Elles se relevèrent dans le même mouvement. Le temps du kamaé — la garde, qui n’était pas attente mais déjà combat sous l’immobilité de surface. Ayumi commença à se déplacer latéralement. Naoko pivota, suivant l’axe de son adversaire. L’enseignement du niten est clair : au seuil du combat, l’épée devient une sorte d’antenne vibratoire, pressentant l’attaque, son angle, sa portée, son esquive…

In extremis, elle brandit son sabre et para le coup, plus soudain qu’une détonation. Puis un autre. Et un autre encore. L’instant suivant, elles étaient de nouveau en garde, à trois mètres de distance. Naoko comprit, rétroactivement, qu’elle n’était ni morte ni même touchée. L’éclat des épées avait explosé devant ses yeux. Les gouttes de pluie s’étaient transformées en étincelles. Elle n’avait rien anticipé. Rien analysé. Seuls ses réflexes l’avaient sauvée. La mémoire des muscles, des nerfs…

Ayumi avait repris son lent mouvement circulaire, mais cette fois le sabre armé, les deux mains au-dessus du crâne. Elle ressemblait à un juge, prête à départager les vivants et les morts. Naoko suivait la rotation, garde baissée. Elle éprouvait une chaleur, une sorte d’espoir à l’idée d’avoir survécu au premier assaut. Peut-être pouvait-elle résister mieux qu’elle aurait cru…

La muette esquissa un pas, Naoko recula : le signal. Elle libéra sa force.

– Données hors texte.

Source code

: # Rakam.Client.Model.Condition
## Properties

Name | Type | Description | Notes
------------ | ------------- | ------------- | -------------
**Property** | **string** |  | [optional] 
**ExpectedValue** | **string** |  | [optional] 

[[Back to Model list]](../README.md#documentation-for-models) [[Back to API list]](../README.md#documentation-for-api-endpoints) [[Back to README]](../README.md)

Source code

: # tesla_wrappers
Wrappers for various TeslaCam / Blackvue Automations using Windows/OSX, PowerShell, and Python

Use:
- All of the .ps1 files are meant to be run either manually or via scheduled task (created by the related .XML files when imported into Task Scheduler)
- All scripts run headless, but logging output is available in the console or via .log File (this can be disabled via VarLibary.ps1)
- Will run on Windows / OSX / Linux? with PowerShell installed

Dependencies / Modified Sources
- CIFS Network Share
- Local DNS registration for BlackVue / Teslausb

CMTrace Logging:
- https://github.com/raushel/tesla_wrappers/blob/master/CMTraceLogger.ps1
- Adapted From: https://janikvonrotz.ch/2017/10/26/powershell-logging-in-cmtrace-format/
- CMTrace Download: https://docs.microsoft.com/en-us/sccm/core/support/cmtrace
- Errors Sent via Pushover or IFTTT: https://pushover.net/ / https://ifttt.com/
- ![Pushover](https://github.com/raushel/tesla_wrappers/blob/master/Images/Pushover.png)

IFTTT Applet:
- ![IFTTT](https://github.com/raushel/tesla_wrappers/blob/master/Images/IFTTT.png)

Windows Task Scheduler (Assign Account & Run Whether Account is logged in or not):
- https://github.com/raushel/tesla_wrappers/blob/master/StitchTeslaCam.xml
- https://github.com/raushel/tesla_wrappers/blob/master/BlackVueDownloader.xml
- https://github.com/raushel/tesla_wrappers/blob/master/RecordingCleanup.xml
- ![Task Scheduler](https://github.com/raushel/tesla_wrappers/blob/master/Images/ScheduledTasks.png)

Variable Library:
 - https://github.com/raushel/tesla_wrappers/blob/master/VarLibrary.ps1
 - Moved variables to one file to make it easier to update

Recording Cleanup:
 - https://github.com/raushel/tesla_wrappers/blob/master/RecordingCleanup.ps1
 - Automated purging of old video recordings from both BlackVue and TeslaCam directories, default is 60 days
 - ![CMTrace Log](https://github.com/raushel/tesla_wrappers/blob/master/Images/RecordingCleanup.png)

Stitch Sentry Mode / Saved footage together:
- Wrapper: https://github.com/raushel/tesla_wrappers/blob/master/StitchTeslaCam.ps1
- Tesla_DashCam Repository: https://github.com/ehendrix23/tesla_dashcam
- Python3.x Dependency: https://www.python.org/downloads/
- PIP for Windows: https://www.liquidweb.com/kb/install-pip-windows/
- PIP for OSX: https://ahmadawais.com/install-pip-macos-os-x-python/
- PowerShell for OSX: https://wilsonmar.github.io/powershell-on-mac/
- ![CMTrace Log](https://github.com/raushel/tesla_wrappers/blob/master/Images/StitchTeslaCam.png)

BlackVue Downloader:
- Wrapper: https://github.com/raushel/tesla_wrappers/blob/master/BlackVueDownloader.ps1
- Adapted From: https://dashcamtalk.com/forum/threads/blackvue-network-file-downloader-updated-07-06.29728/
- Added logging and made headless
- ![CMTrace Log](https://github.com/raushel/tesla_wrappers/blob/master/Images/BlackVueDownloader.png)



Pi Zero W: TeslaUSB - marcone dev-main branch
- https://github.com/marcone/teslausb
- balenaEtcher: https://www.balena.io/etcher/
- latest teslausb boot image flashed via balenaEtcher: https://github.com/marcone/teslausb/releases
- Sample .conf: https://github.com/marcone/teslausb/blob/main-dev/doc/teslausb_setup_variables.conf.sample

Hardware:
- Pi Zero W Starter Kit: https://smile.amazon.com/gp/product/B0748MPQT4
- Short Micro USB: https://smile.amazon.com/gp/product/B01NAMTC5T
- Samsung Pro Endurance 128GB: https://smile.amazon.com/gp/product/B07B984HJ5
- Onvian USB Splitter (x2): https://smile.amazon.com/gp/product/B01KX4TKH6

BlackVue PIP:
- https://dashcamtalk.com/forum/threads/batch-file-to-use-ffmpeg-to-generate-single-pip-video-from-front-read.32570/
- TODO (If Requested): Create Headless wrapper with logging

Elle sentit son ki partir du ventre et des hanches, fuser le long de ses bras jusqu’à saturer la lame d’intensité. Un coup. Deux coups. Trois coups. On ne pratique jamais plus de trois attaques : on n’a que deux jambes.

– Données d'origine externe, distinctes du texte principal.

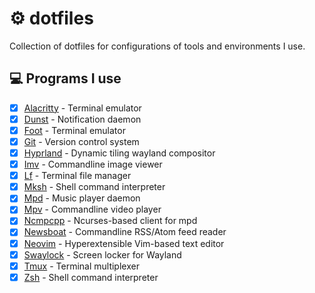 # ⚙️ dotfiles

Collection of dotfiles for configurations of tools and environments I use.

## 💻 Programs I use

- [x] [Alacritty](https://github.com/alacritty/alacritty) - Terminal emulator
- [x] [Dunst](https://github.com/dunst-project/dunst) - Notification daemon
- [x] [Foot](https://codeberg.org/dnkl/foot) - Terminal emulator
- [x] [Git](https://github.com/git/git) - Version control system
- [x] [Hyprland](https://github.com/hyprwm/Hyprland) - Dynamic tiling wayland compositor
- [x] [Imv](https://sr.ht/~exec64/imv) - Commandline image viewer
- [x] [Lf](https://github.com/gokcehan/lf) - Terminal file manager
- [x] [Mksh](https://github.com/MirBSD/mksh) - Shell command interpreter
- [x] [Mpd](https://github.com/MusicPlayerDaemon/MPD) - Music player daemon
- [x] [Mpv](https://github.com/mpv-player/mpv) - Commandline video player
- [x] [Ncmpcpp](https://github.com/ncmpcpp/ncmpcpp) - Ncurses-based client for mpd
- [x] [Newsboat](https://github.com/newsboat/newsboat) - Commandline RSS/Atom feed reader
- [x] [Neovim](https://github.com/neovim/neovim) - Hyperextensible Vim-based text editor
- [x] [Swaylock](https://github.com/swaywm/swaylock) - Screen locker for Wayland
- [x] [Tmux](https://github.com/tmux/tmux) - Terminal multiplexer
- [x] [Zsh](https://sourceforge.net/p/zsh/code/ci/master/tree) - Shell command interpreter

Elles reculèrent ensemble. L’odeur de l’acier chaud imprégnait l’air. Ayumi ne bougeait plus, toujours garde levée. Son silence était terrifiant. Au kenjutsu, on hurle. Le cri, le kiaï, est fondamental : il frappe au même titre que la lame. Mais Ayumi ne pouvait crier et cela lui donnait, paradoxalement, une force supplémentaire.